ÖLÜM ve YAŞAM
“İnce Bir Çizgi”
“Ölüm düşüncesi bende hep yaşam düşüncesiyle birlikte oldu. yaşamdan acıyla tat aldım.” -Charles Baudelaire, Apaçık Yüreğim.
Ölümle yaşam arasında ince bir çizgi var. Hayat devam ederken hiç ummadığınız birinin ani bir ölüm haberini alıyorsunuz. Kimine kalp krizi deniyor, kimi ne trafik kazası. Yakın zamanda bir ağabeyimiz kendi iş yerinde ıslak zemin üzerinde iken elektrik çarpması sonucu vefat etti. Ölümün ne zaman geleceği gerçekten hiç belli değil. Yine üniversite bir hocamızın kalp krizi nedeniyle vefatı duyduğumda çok şaşırmıştım.

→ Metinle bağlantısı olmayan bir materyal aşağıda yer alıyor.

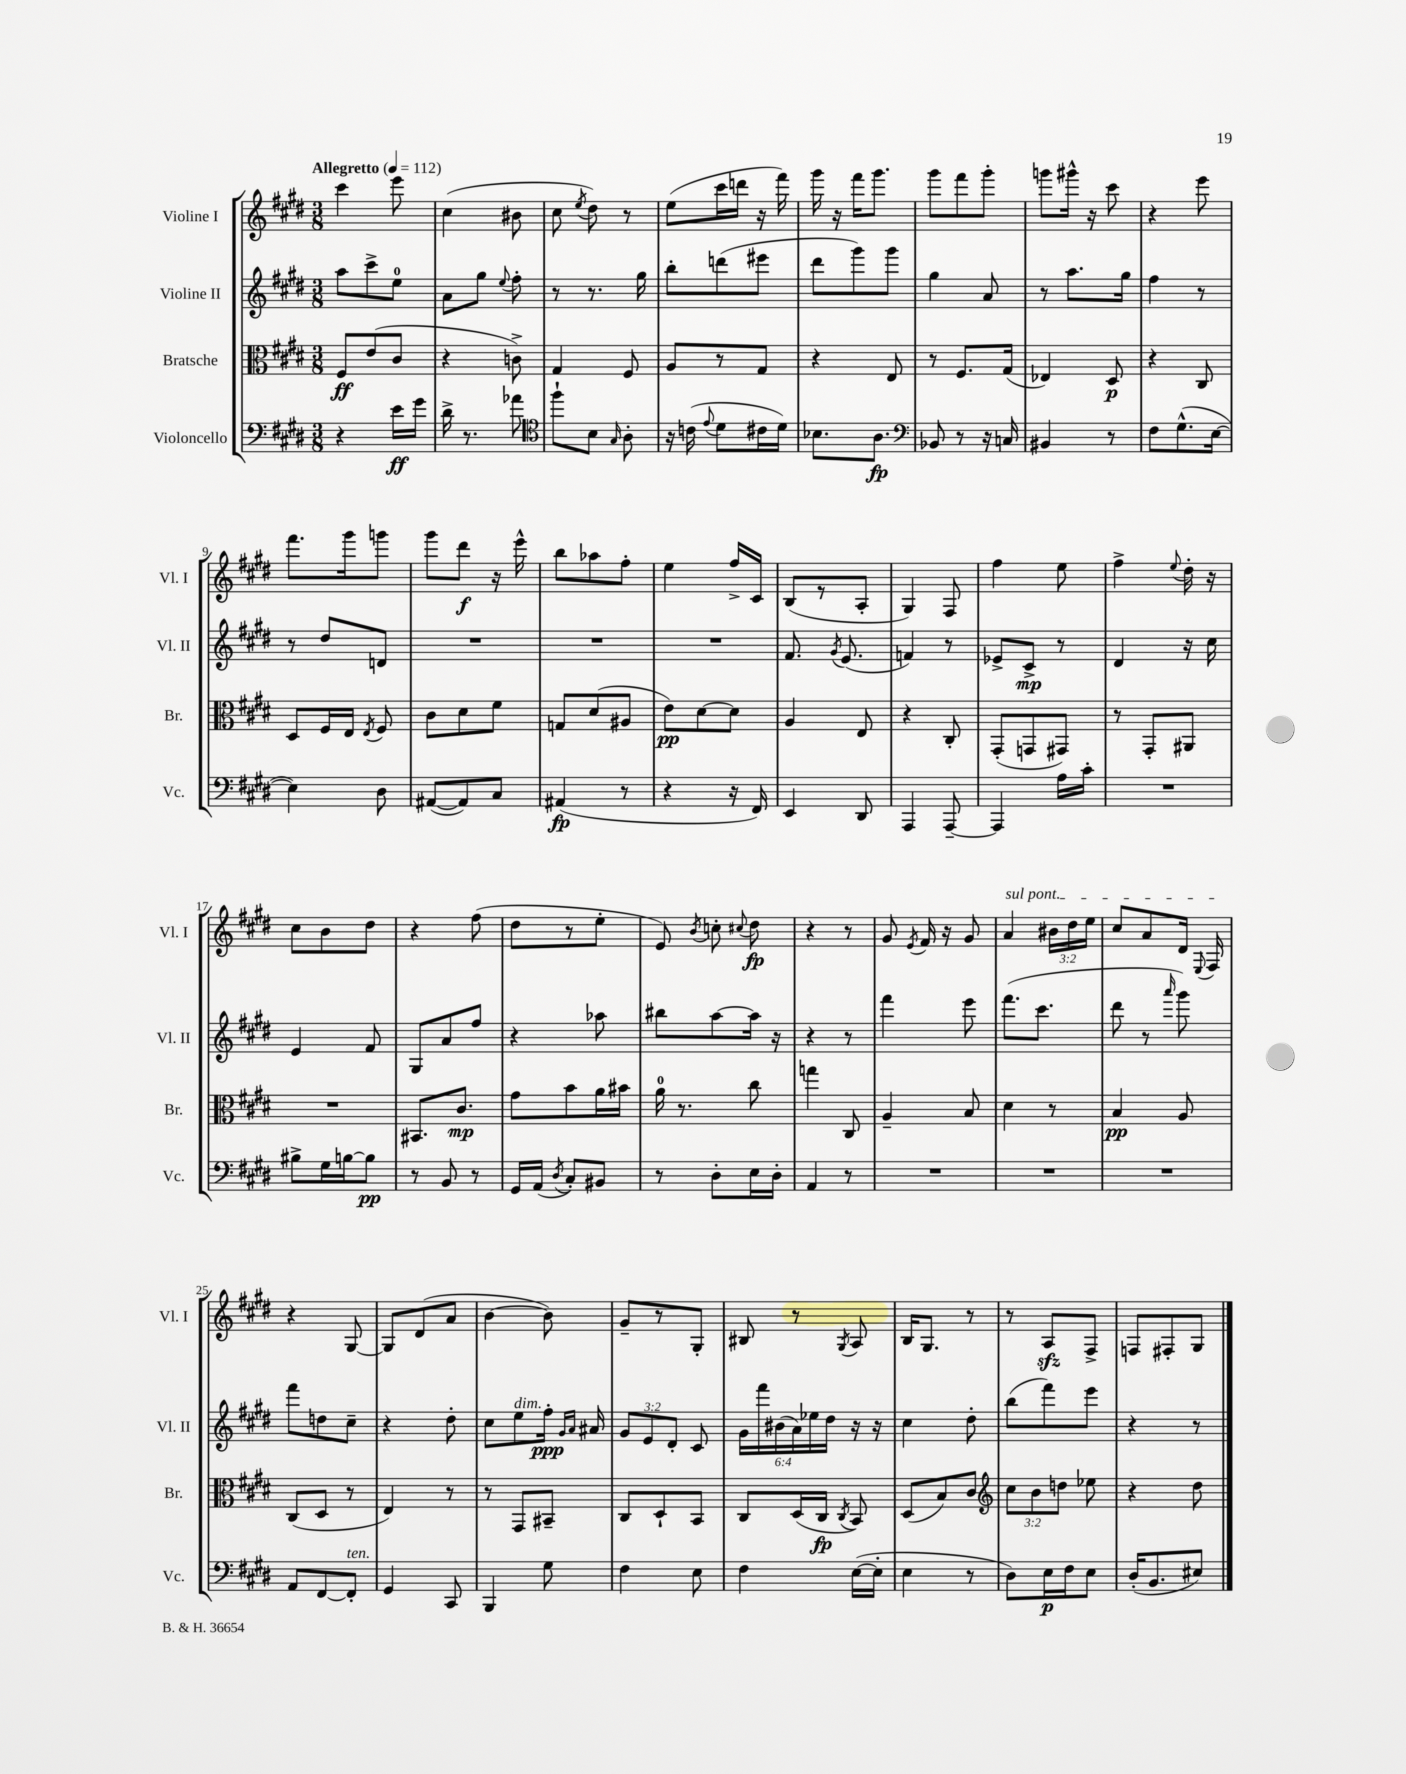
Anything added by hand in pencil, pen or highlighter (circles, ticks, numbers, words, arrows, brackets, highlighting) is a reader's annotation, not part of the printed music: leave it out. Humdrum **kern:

**kern	**kern	**kern	**kern
*staff4	*staff3	*staff2	*staff1
*clefF4	*clefC3	*clefG2	*clefG2
*k[f#c#g#d#]	*k[f#c#g#d#]	*k[f#c#g#d#]	*k[f#c#g#d#]
*M3/8	*M3/8	*M3/8	*M3/8
*MM112	*MM112	*MM112	*MM112
4r	8F#/L	8aa\L	4ccc#\
.	(8e/	8ccc#^\	.
16e\LL	8c#/J	8ee\J	8eee\
16g#\JJ	.	.	.
=	=	=	=
16d#^\	4r	8a\L	(4cc#\
8.r	.	.	.
.	.	8gg#\J	.
.	.	8qqee/	.
8a-\	8c^\)	8ff#'\	8b#\
=	=	=	=
*clefC4	*	*	*
8ff#`\L	4G#/	8r	8cc#\
.	.	.	8qee/
8B\J	.	8.r	8dd#\)
16qqG#/	.	.	.
8A'\	8F#/	.	8r
.	.	16gg#\	.
=	=	=	=
16r	8A/L	8bb'\L	(8ee\L
(16c\	.	.	.
8qqe/	.	.	.
8d#\L	8r	(8ddd\	16ccc#\L
.	.	.	16ddd\JJ
16c#\L	8G#/J	8eee#\J	16r
16d#\JJ)	.	.	16fff#\)
=	=	=	=
8.B-\L	4r	8ddd#\L	16ggg#\
.	.	.	16r
.	.	8ggg#\)	16fff#\LK
8.A\J	.	.	8.ggg#\J
.	8E/	8ggg#\J	.
=	=	=	=
*clefF4	*	*	*
8BB-/	8r	4gg#\	8ggg#\L
8r	8.F#/L	.	8fff#\
16r	.	8a/	8ggg#'\J
16C/	(16G#/Jk	.	.
=	=	=	=
4BB#/	4E-/)	8r	8ggg\L
.	.	8.aa\L	16ggg#^^\Jk
.	.	.	16r
8r	8D#/	.	8ccc#\
.	.	16gg#\Jk	.
=	=	=	=
8F#\L	4r	4ff#\	4r
(8.G#^^\	.	.	.
.	8C#/	8r	8eee\
[16E\Jk	.	.	.
=	=	=	=
4E\])	8D#/L	8r	8.fff#\L
.	16F#/L	8dd#/L	.
.	16E/JJ	.	16ggg#\k
.	8qE/	.	.
8D#\	8F#/	8d/J	8ggg\J
=	=	=	=
([8AA#/L	8c#\L	4.r	8ggg#\L
8AA#/])	8d#\	.	8ddd#\J
8C#/J	8f#\J	.	16r
.	.	.	16eee^^\
=	=	=	=
(4AA#/	8G/L	4.r	8bb\L
.	(8d#/	.	8aa-\
8r	8A#/J	.	8ff#'\J
=	=	=	=
4r	8e\L)	4.r	4ee\
.	[8d#\	.	.
16r	8d#\]J	.	16ff#^/LL
16FF#/)	.	.	16c#/JJ
=	=	=	=
4EE/	4A/	8.f#/	(8B/L
.	.	.	8r
.	.	8qg#/	.
.	.	(8.e/	.
8DD#/	8E/	.	8A'/J
=	=	=	=
4AAA/	4r	4f/)	4G#/)
[8AAA~/	8C#'/	8r	8F#/
=	=	=	=
4AAA/]	(8GG#'/L	8e-^/L	4ff#\
.	8GG/	8c#^/J	.
16A\LL	8GG#/J)	8r	8ee\
16c#'\JJ	.	.	.
=	=	=	=
4.r	8r	4d#/	4ff#^\
.	8GG#'/L	.	.
.	.	.	8qqee/
.	8AA#/J	16r	16dd#'\
.	.	16cc#\	16r
=	=	=	=
8B#^\L	4.r	4e/	8cc#\L
16G#\L	.	.	8b\
[16B\J	.	.	.
8B\]J	.	8f#/	8dd#\J
=	=	=	=
8r	8.BB#/L	8G#/L	4r
8BB/	.	8a/	.
.	8.c#/J	.	.
8r	.	8ff#/J	(8ff#\
=	=	=	=
16GG#/LL	8g#\L	4r	8dd#\L
(16AA/JJ	.	.	.
8qD#/	.	.	.
8C#'/L)	8b\	.	8r
8BB#/J	16a\L	8aa-\	8ee'\J
.	16b#\JJ	.	.
=	=	=	=
8r	16a\	8bb#\L	8e/)
.	8.r	.	.
.	.	.	8qb/
8D#'\L	.	[8aa\	8cc'\
.	.	.	8qqcc#/
16E\L	8cc#\	16aa\]Jk	8dd#\
16D#'\JJ	.	16r	.
=	=	=	=
4AA/	4gg\	4r	4r
8r	8C#/	8r	8r
=	=	=	=
4.r	4A~/	4fff#\	8g#/
.	.	.	8qe/
.	.	.	16f#/
.	.	.	16r
.	8B/	8eee\	8g#/
=	=	=	=
4.r	4d#\	(8.fff#\L	4a/
.	.	8.ccc#\J	.
.	8r	.	24b#\LL
.	.	.	24dd#\
.	.	.	24ee\JJ
=	=	=	=
4.r	4B/	8ddd#\	8cc#/L
.	.	8r	8a/
.	.	16qqaaa/	.
.	8A/	8ggg#\)	16d#/Jk
.	.	.	8qqE/
.	.	.	16F#/
=	=	=	=
8AA/L	(8C#/L	8fff#\L	4r
[8FF#/	8D#/J	8dd\	.
8FF#'/]J	8r	8cc#~\J	[8G#/
=	=	=	=
4GG#/	4E/)	4r	8G#/]L
.	.	.	(8d#/
8CC#/	8r	8dd#'\	8a/J
=	=	=	=
4BBB/	8r	8cc#\L	[4b\
.	8GG#/L	8ee\	.
8G#\	8BB#~/J	16ff#'\Jk	8b\])
.	.	16qqg#/LL	.
.	.	16qqa/JJ	.
.	.	16a#/	.
=	=	=	=
4F#\	8C#/L	12g#/L	8g#~/L
.	.	12e/	.
.	8D#`/	.	8r
.	.	12d#'/J	.
8E\	8BB/J	8c#/	8G#'/J
=	=	=	=
4F#\	8C#/L	24g#\LL	8B#/
.	.	24fff#\	.
.	.	(24b#\	.
.	(16D#/L	24a\)	8r
.	.	24ee-\	.
.	16C#/JJ	.	.
.	.	24dd#\JJ	.
.	8qC#/	.	8qG#/
([16E\LL	8BB/)	16r	8A/
16E'\]JJ	.	16r	.
=	=	=	=
4E\	(8D#/L	4cc#\	16B/LK
.	.	.	8.G#/J
.	8B/)	.	.
8r	8c#/J	8dd#'\	8r
=	=	=	=
*	*clefG2	*	*
8D#\L)	12cc#\L	(8bb\L	8r
.	12b\	.	.
16E\L	.	8fff#\)	8A/L
.	12dd\J	.	.
16F#\J	.	.	.
8E\J	8ee-\	8eee\J	8F#^/J
=	=	=	=
(16D#'/LK	4r	4r	8F/L
8.BB/	.	.	.
.	.	.	8F#'/
8E#/J)	8dd#\	8r	8G#/J
==	==	==	==
*-	*-	*-	*-
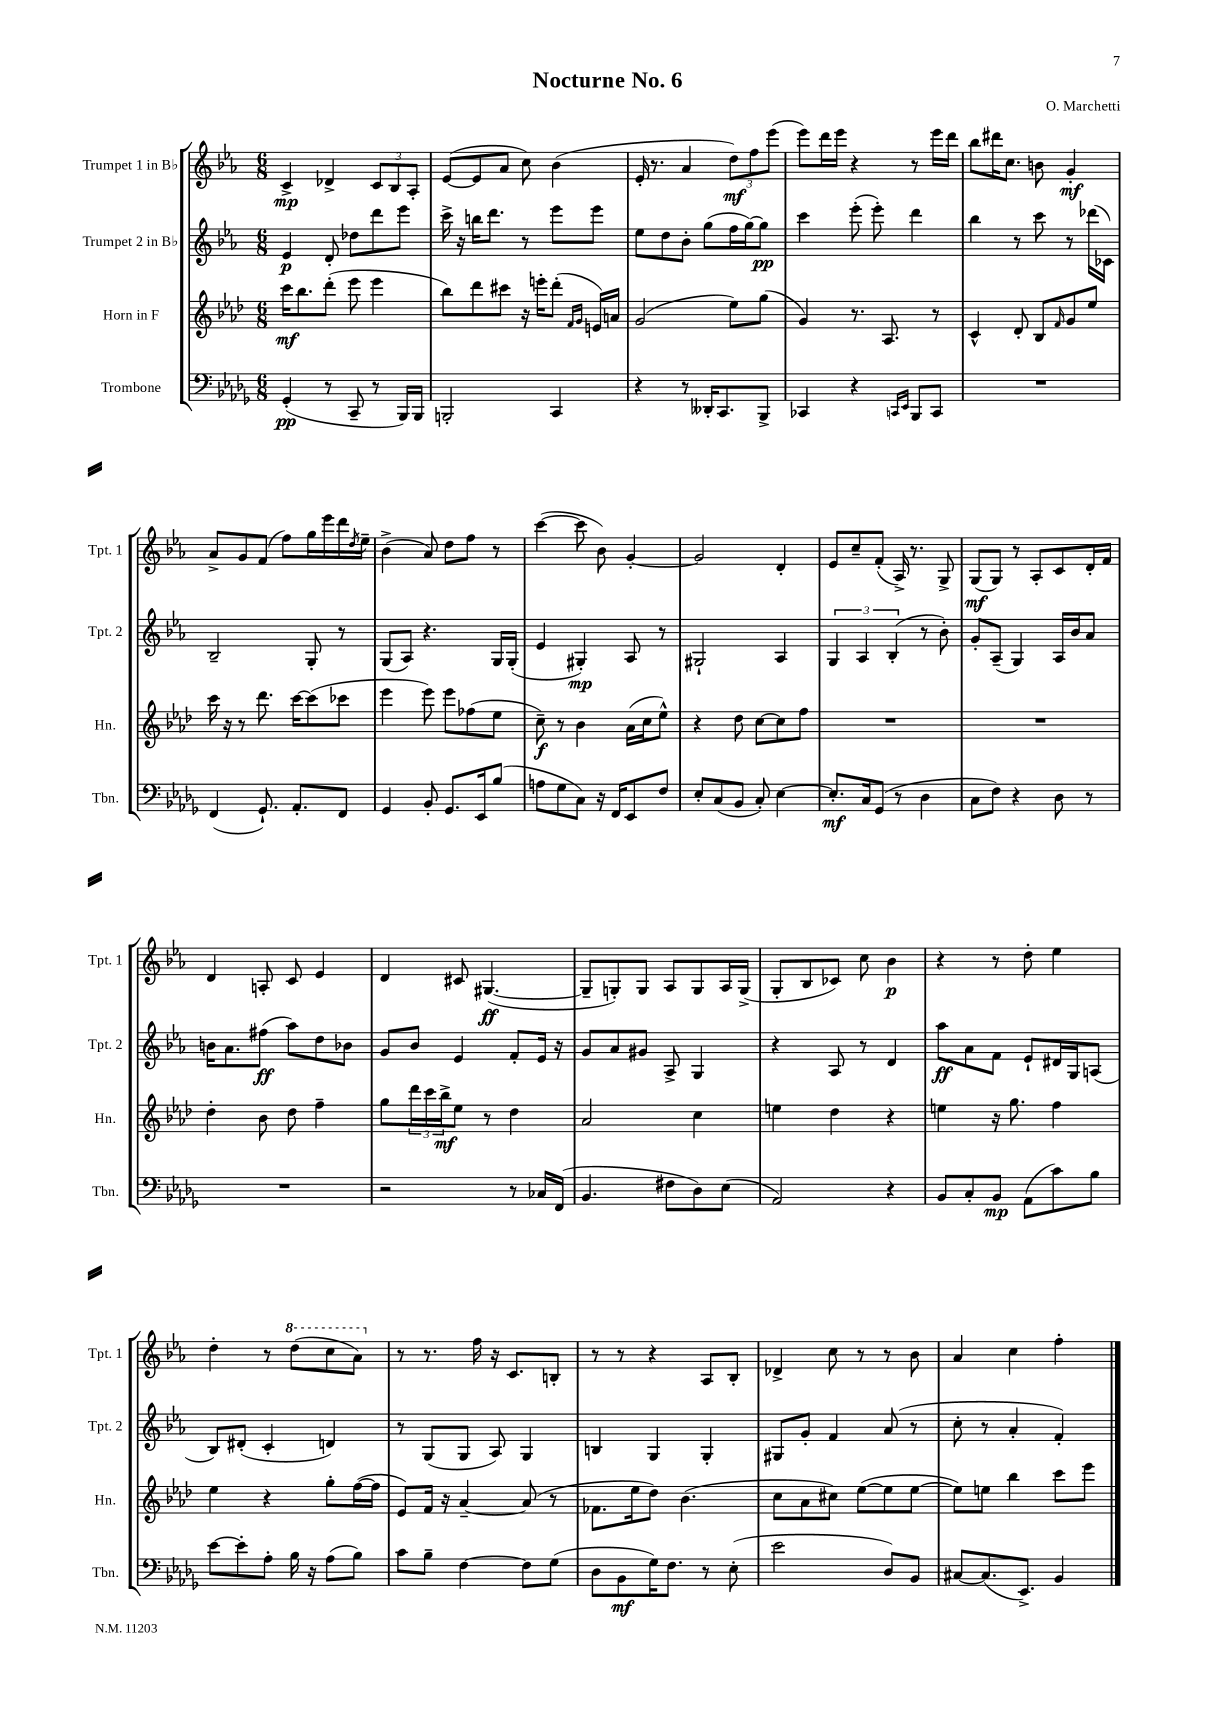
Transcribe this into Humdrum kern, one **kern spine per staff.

**kern	**kern	**kern	**kern
*staff4	*staff3	*staff2	*staff1
*clefF4	*clefG2	*clefG2	*clefG2
*k[b-e-a-d-g-]	*k[b-e-a-d-]	*k[b-e-a-]	*k[b-e-a-]
*M6/8	*M6/8	*M6/8	*M6/8
(4GG-'/	16ccc\LK	4e-/	4c^/
.	8.bb-\	.	.
8r	(8ddd-'\J	8d'/	4d-^/
8CC~/	8eee-\	8dd-\L	.
8r	4eee-\	8ddd\	12c/L
.	.	.	12B-/
16BBB-/LL)	.	8eee-\J	.
.	.	.	12A-'/J
16BBB-/JJ	.	.	.
=	=	=	=
2BBB'/	8bb-\L)	16ccc^\	([8e-/L
.	.	16r	.
.	8ddd-\	16bb\LK	8e-/]
.	.	8.ddd\J	.
.	8ccc#\J	.	8a-/J
.	16r	8r	8cc\)
.	16eee'\LK	.	.
4CC/	(8ddd-'\J	8eee-\L	(4b-\
.	16qqf/LL	.	.
.	16qqg/JJ	.	.
.	16e/LL)	8eee-\J	.
.	16a/JJ	.	.
=	=	=	=
4r	(2g/	8ee-\L	16e-'/
.	.	.	8.r
.	.	8dd\	.
8r	.	8b-'\J	4a-/
16DD--'/LK	.	(8gg\L	.
8.CC/	.	.	.
.	8ee-\L)	16ff\L	12dd\L)
.	.	[16gg\J)	.
.	.	.	12ff\
8BBB-^/J	(8gg\J	8gg\]J	.
.	.	.	(12eee-\J
=	=	=	=
4CC-/	4g/)	4ccc\	8eee-\L)
.	.	.	16ddd\L
.	.	.	16eee-\JJ
4r	8.r	(8eee-'\	4r
.	.	8eee-'\)	.
.	8.A-/	.	.
16qqCC/LL	.	.	.
16qqEE-/JJ	.	.	.
8BBB-/L	.	4ddd\	8r
8CC/J	8r	.	16eee-\LL
.	.	.	16ddd\JJ
=	=	=	=
2.r	4c^^/	4bb-\	8bb-\L
.	.	.	16ddd#\K
.	.	.	8.cc\J
.	8d-'/	8r	.
.	8B-/L	8ccc\	8b\
.	16qqf/	.	.
.	8g/	8r	4g'/
.	8ee-/J	(16ddd-\LL	.
.	.	16c-\JJ)	.
=	=	=	=
(4FF/	16ccc\	2B-~/	8a-^/L
.	16r	.	.
.	8r	.	8g/
8.GG-`/)	8.ddd-\	.	(8f/J
.	.	.	8ff\L)
8.AA-'/L	[16ccc\LK	.	.
.	(8ccc\]	8G'/	16gg\L
.	.	.	16eee-\
8FF/J	8ccc-\J	8r	16ddd\
.	.	.	8qdd/
.	.	.	16ee-~\JJ
=	=	=	=
4GG-/	4eee-\	(8G/L	(4b-^\
.	.	8A-/J)	.
8BB-'/	8eee-\)	4.r	8a-/)
8.GG-/L	8eee-\L	.	8dd\L
.	(8ff-\	.	8ff\J
16EE-/k	.	.	.
(8B-/J	8ee-\J	16G/LL	8r
.	.	(16G'/JJ	.
=	=	=	=
8A\L	8cc~\)	4e-/	([4ccc\
8G-\	8r	.	.
8C\J)	4b-\	4G#'/)	8ccc\]
16r	.	.	8b-\)
16FF/LK	.	.	.
8EE-/	(16a-\LL	8A-/	[4g'/
.	16cc\J	.	.
8F/J	8ee-^^\J)	8r	.
=	=	=	=
8E-'/L	4r	2G#`/	2g/]
(8C/	.	.	.
8BB-/J	8dd-\	.	.
8C'/)	[8cc\L	.	.
[4E-\	8cc\]	4A-/	4d'/
.	8ff\J	.	.
=	=	=	=
8.E-'/]L	2.r	6G/	8e-/L
.	.	.	8cc~/
.	.	6A-/	.
16C/k	.	.	.
(8GG-/J	.	.	(8f'/J
.	.	(6B-'/	.
8r	.	.	16A-^/)
.	.	.	8.r
4D-\	.	8r	.
.	.	8b-'\)	8G^/
=	=	=	=
8C\L	2.r	8g'/L	(8G/L
8F\J)	.	(8A-~/J	8G/J)
4r	.	4G/)	8r
.	.	.	8A-'/L
8D-\	.	16A-/LL	8c/
.	.	16b-/J	.
8r	.	8a-/J	16d'/L
.	.	.	16f/JJ
=	=	=	=
2.r	4dd-'\	16b\LK	4d/
.	.	8.a-\	.
.	8b-\	(8ff#\J	8A'/
.	8dd-\	8aa-\L)	8c/
.	4ff~\	8dd\	4e-/
.	.	8b-\J	.
=	=	=	=
2r	8gg\L	8g/L	4d/
.	24ddd-\L	8b-/J	.
.	24ccc\	.	.
.	24bb-^\J	.	.
.	8ee-\J	4e-/	8c#/
.	8r	.	([4.G#/
8r	4dd-\	8f'/L	.
16C-/LL	.	16e-/Jk	.
(16FF/JJ	.	16r	.
=	=	=	=
4.BB-/	2a-/	8g/L	8G#~/]L
.	.	8a-/	8G'/)
.	.	8g#/J	8G/J
8F#\L	.	8A-^/	8A-/L
8D-\)	4cc\	4G/	8G/
(8E-\J	.	.	16A-/L
.	.	.	(16G^/JJ
=	=	=	=
2AA-/)	4ee\	4r	8G'/L
.	.	.	8B-/
.	4dd-\	8A-/	8c-/J)
.	.	8r	8cc\
4r	4r	4d/	4b-\
=	=	=	=
8BB-/L	4ee\	8aa-\L	4r
8C'/	.	8a-\	.
8BB-/J	16r	8f\J	8r
.	8.gg\	.	.
(8AA-\L	.	8e-`/L	8dd'\
8c\)	4ff\	16d#/L	4ee-\
.	.	16G/J	.
8B-\J	.	(8A/J	.
=	=	=	=
[8e-\L	4ee-\	8B-/L)	4dd'\
8e-'\]	.	(8d#'/J	.
8A-'\J	4r	4c'/	8r
16B-\	.	.	(8ddd\L
16r	.	.	.
(8A-\L	8gg'\L	4d/)	8ccc\
8B-\J)	([16ff\L	.	8aa-\J)
.	16ff\]JJ	.	.
=	=	=	=
8c\L	8e-/L)	8r	8r
8B-~\J	16f/Jk	(8G/L	8.r
.	16r	.	.
[4F\	[4a-~/	8G/J	.
.	.	.	16ff\
.	.	8A-/)	16r
.	.	.	8.c/L
8F\]L	(8a-/]	4G/	.
(8G-\J	8r	.	8B'/J
=	=	=	=
8D-\L	8.f-\L	4B/	8r
8BB-\	.	.	8r
.	16ee-\k	.	.
16G-\K)	8dd-\J)	4G/	4r
8.F\J	.	.	.
.	(4.b-\	.	.
8r	.	4G'/	8A-/L
(8E-'\	.	.	8B-'/J
=	=	=	=
2e-\	8cc\L	8G#/L	4d-^/
.	8a-\	8g'/J	.
.	8cc#\J)	4f/	8cc\
.	([8ee-\L	.	8r
8D-/L)	8ee-\]	(8a-/	8r
8BB-/J	[8ee-\J	8r	8b-\
=	=	=	=
[8C#/L	8ee-\]L)	8cc'\	4a-/
(8.C#/]	8ee\J	8r	.
.	4bb-\	4a-'/	4cc\
8.EE-^/J)	.	.	.
4BB-/	8ccc\L	4f'/)	4ff'\
.	8eee-\J	.	.
==	==	==	==
*-	*-	*-	*-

Kimin ne zaman nerede ne yaparken öleceği belli değil. Farkında olmadan her gün üzerinde yürüdüğümüz bu çizginin bazen hiç anlamadan sonuna gelinebiliyor. Önemli olan, hayatı ne kadar yaşadığın değil; nasıl yaşadığındır. Yapılması gereken tek şey insanları kendimize engel olarak görmeden, hayatın tadını çıkarmaktır. Yoksa hiçbir yere varamayız. İnsanı ayakta bir diğer unsurda insanı bambaşka yerlere sürükleyen insanın sevdiğidir. Onsuz tek bir anınız olsun istemezsiniz. Balzac’ın bir sözü var. ‘Ne yaparsan yap, nasıl yaşarsan yaşa; ama gülebilmek için birini ağlatma ve çıkarların için hiç kimseyi satma.’ Kendi çıkarlarımız için başkalarını sattığımızda işte o zaman insanlığımızdan çok şey kaybederiz. İnsanlığımızı kaybettiğimiz zaman ise kendimizi kaybederiz. Ne yaparsak yapalım, hayatı nasıl yaşarsak yaşayalım; gittikten sonra geride bizi hatırlatacak bıraktığımız eserler olacaktır. Hayat susmaların içinde sessiz bir sinema gibi akıp gidiyor.Her yol ayrımında birini kaybediyoruz. Ne olursa olsun hayattan ümidimizi kesmeden, umudumuzu yitirmeden yaşamalıyız; yaşarken de yaşatmalıyız…
/////
RUH HALİ
İnsanların ruh halleri zaman zaman değişir, Bazen iyi olur bazen kötü. İşte, bazı insanların ruh hallerinden örnekler:
-Kimseye haber vermeden ve yanıma fazladan bir eşya almadan insanlardan uzak bir noktaya her şeyi bir anda bırakıp gitme isteğim var.
-Üzgünüm, ağlıyorum, korkuyorum, nefes alamıyorum, yalnızlığıma gömüldüm.
-En büyük destekçimi, en yakın arkadaşımı, beni koşulsuz seven birini kaybettim.(Eşimi)
-Kendimi kötü hissediyorum niye bilmiyorum ama içimde büyük bir sıkıntı var atamıyorum. Ağlama isteği var hep içimde, bazen nefes almakta zorlanıyorum ve kendimi çok yorgun hissediyorum.
-İdamını bekleyen mahkum gibiyim.
-Çok yorgun ve sinirliyim. Sorun çözmekten çok yoruldum. Ne konuşasım var ne de dert dinleyesim. Sadece huzur istiyorum artık. Bir parça huzur.
Bu dünyada yaşadığımız sürece sorunlar asla bitmez. Önemli olan bu sorunları aşmaktır. Bazen sorunu yaratan kişinin kendisidir. Bunun için sorunsuz biri olmak ve sorunsuz yaşamak en iyidir. Bazı insanlar hiçbir şeyi kafalarına takmazken, bazılarıda en ufak bir şeyi kafaya takıp sabaha kadar uyumazlar. Ortasını bulmak lazım. Herşeyin azı karar çoğu zarardır. İnsanlar ömür boyunca bazı sıkıntılarla karşılacağını bilmeli ve bunun üstesinden gelmelidir. Öyle herşeye takmayın kafayı, hayat devam ediyor.